Holders of common stock own the rights to claim a share in the company’s profits and exercise control over it by participating in the elections of the board of directors, as well as in voting regarding important corporate policies.
Common stock owners can profit from the capital appreciation of the securities. On average, common shares offer a higher return relative to preferred stock or bonds. However, the higher returns come with the higher risks associated with such securities.
The main sources of shareholder rights are legislation in the company’s incorporation, corporate charter, and governance documents. Therefore, the rights of shareholders can vary from one jurisdiction to another and from one corporation to another.
Nevertheless, there are a few shareholder rights that are almost uniform for every corporation. First, the right of shareholders to claim a portion of the company’s profits. The shareholders usually receive a portion of profits through dividends. In addition, in case of a company’s liquidation, holders of common stock own rights to the company’s assets. However, since common shareholders are at the bottom of the priority ladder, it is very unlikely that they would receive compensation in the event of liquidation.

> _ASSIGNED TASK 1_: In the passage on common stock, shorten the paragraph beginning "Nevertheless, there are a few shareholder rights" into a short list that keeps its main facts.
> _ASSIGNED TASK 2_: Write the next part of the passage on common stock, starting right after its last sentence.

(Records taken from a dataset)

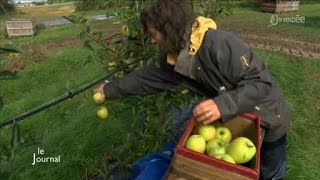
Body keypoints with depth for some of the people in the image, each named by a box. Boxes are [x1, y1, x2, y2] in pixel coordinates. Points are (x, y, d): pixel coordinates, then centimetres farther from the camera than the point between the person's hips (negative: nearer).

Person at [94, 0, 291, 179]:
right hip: (236, 117, 6)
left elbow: (261, 82, -34)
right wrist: (110, 89, 7)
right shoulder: (175, 59, -11)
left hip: (269, 116, -6)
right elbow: (146, 77, 1)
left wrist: (223, 104, -48)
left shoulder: (219, 43, -36)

> _WRITTEN REPLY 1_:
A few shareholder rights are nearly the same at every corporation:
- Shareholders can claim part of the company's profits, usually paid to them as dividends.
- If the company is liquidated, common stockholders have rights to its assets. Because they are last in the priority order, they are very unlikely to receive any compensation.

> _WRITTEN REPLY 2_:
Moreover, common shareholders can participate in important corporate decisions through voting. They can participate in the election of the board of directors and vote on different corporate matters such as corporate objectives, policies, and stock splits.
Classifications of Common Stock
There is no unified classification of common stock. However, some companies may issue two classes of common stock. In most cases, a company will issue one class of voting shares and another class of non-voting (or with less voting power) shares. The main rationale for using dual classification is to preserve control over the company.
Despite the difference in voting rights, different classes usually enjoy the same rights to the company’s profits.